The new year will see increased concern by money managers and asset owners about the cost of purchasing proprietary market data from exchanges, panelists at a Security Traders Association of Chicago conference said late Wednesday.
"The buy side is going to be more alert to this than it has in the past," said panelist John Ramsay, chief market policy officer at IEX Group Inc., an exchange that does not sell market data. He and other panelists said the cost of market data, previously a concern of the sell side exclusively, is being passed on to buy-side participants.
Vlad Khandros, managing director, global head of market structure and liquidity strategy at UBS and the panel's moderator, said his firm's fastest growing data costs come from U.S. equity information sold by stock exchanges.
Joseph Mecane, head of execution services at Citadel Securities, said on the panel that there's a "structural problem" in that market participants have no choice but to buy the exchange data given the increasing complexity and fragmentation of the markets.
"The reality is that you can't measure best execution without depth of book," Mr. Mecane said. "You're sort of forced to get these proprietary feeds to get best execution."
However, panelist Michael Blaugrund, head of equities at the New York Stock Exchange, said market fragmentation is the real issue, and not that exchanges are attempting to increase revenue by raising the price for proprietary data.

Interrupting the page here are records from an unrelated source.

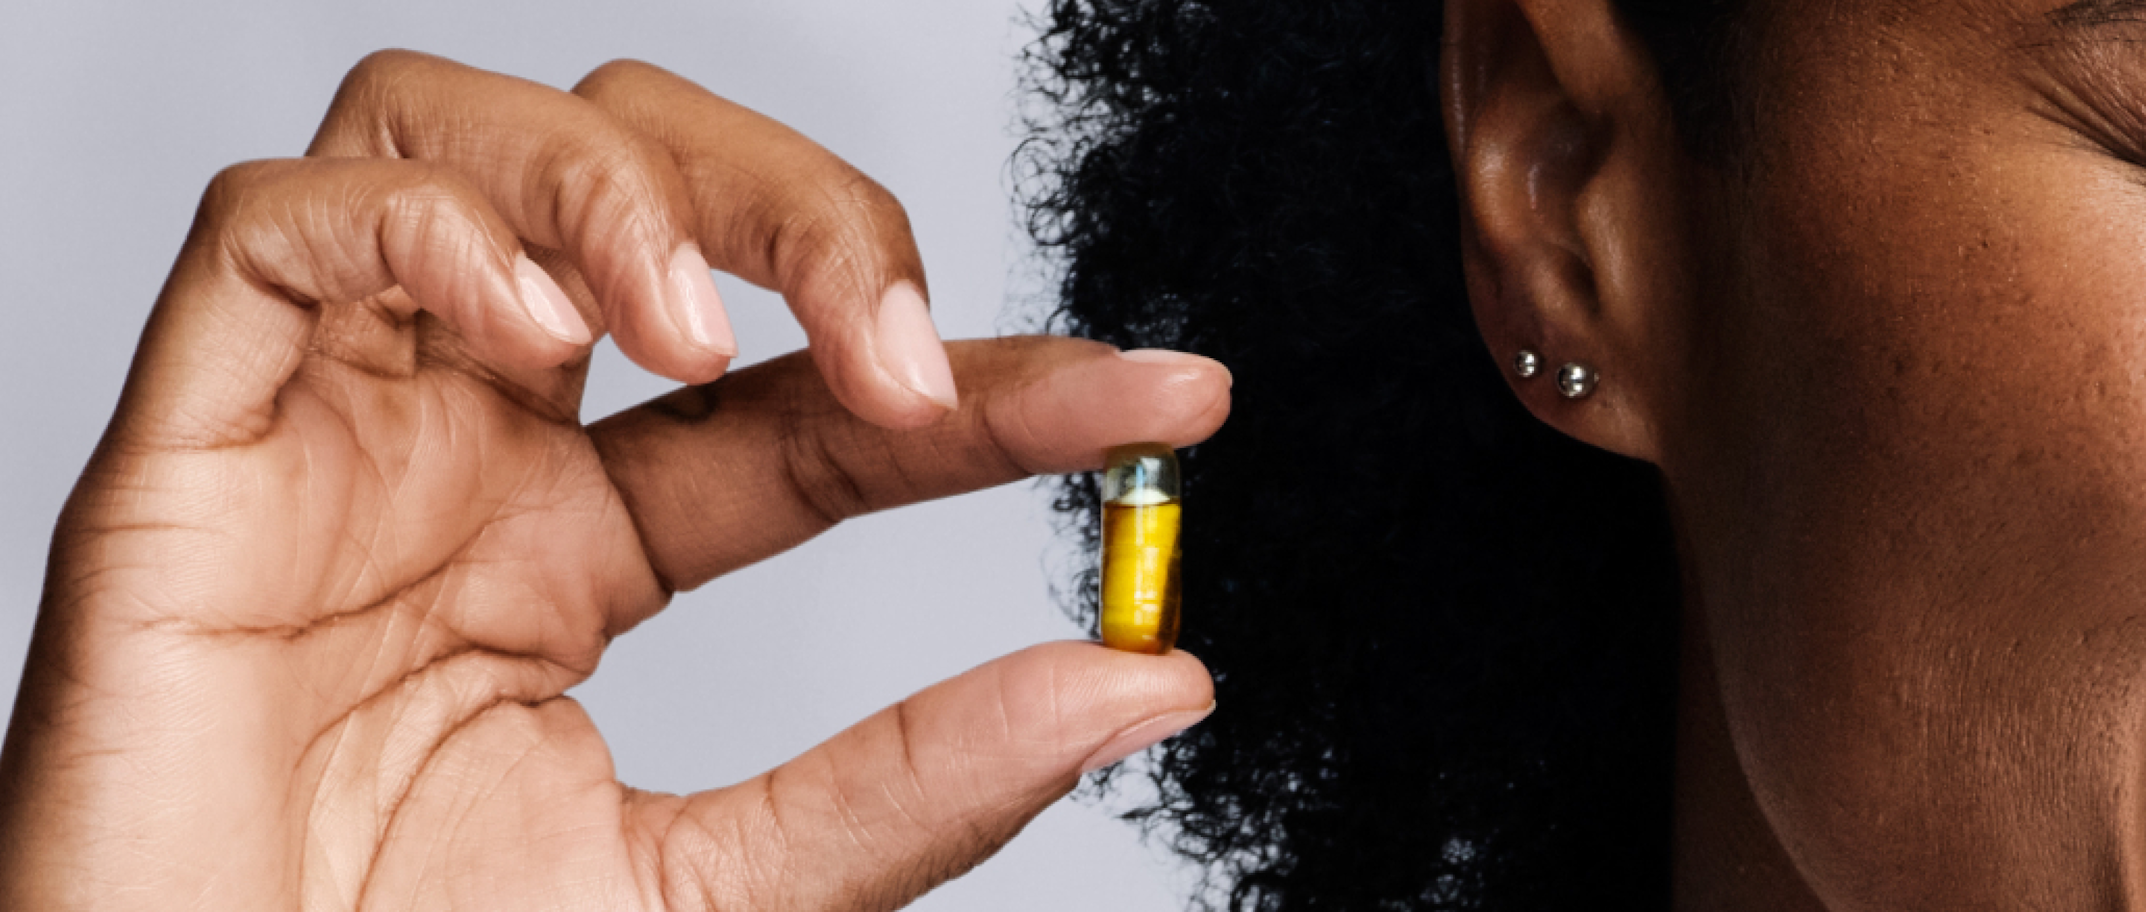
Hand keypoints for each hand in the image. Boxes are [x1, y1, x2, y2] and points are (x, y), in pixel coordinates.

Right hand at [0, 51, 1222, 910]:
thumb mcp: (724, 893)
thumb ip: (920, 784)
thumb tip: (1150, 683)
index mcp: (582, 550)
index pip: (820, 397)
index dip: (1001, 373)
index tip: (1174, 399)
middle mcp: (460, 456)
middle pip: (648, 188)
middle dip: (809, 215)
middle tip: (911, 355)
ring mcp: (324, 437)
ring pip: (460, 134)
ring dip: (620, 190)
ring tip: (702, 335)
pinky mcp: (181, 453)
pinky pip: (277, 226)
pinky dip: (427, 228)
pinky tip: (534, 343)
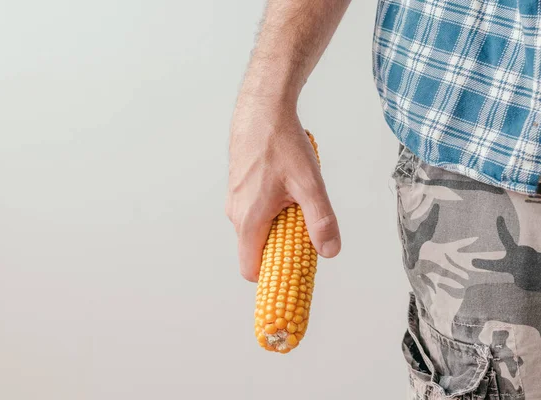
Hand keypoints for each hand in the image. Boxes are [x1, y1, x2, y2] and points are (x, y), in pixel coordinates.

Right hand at [226, 95, 340, 281]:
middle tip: (304, 230)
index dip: (272, 277)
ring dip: (276, 226)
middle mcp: (236, 214)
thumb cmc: (281, 144)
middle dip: (280, 248)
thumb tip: (329, 252)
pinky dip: (269, 209)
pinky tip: (284, 187)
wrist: (261, 110)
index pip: (251, 270)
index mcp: (250, 220)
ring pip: (255, 228)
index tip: (292, 272)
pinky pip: (253, 210)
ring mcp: (235, 200)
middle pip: (256, 250)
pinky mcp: (238, 187)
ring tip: (295, 201)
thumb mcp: (309, 184)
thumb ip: (320, 221)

"We see proprietary data costs moderating," Mr. Blaugrund said, adding that NYSE gets $90 million a year in revenue from its proprietary market data sales. "It's the fragmented markets that requires people to get more data to get best execution."
IEX's Mr. Ramsay said that the Securities and Exchange Commission needs to update its rules on market data sales, which he said was based on assumptions the agency made in 2000 that no longer apply.
"More SEC scrutiny will be needed on market data filings to see how current the fair and reasonable standards set by the SEC in 2000 still are," Mr. Ramsay said.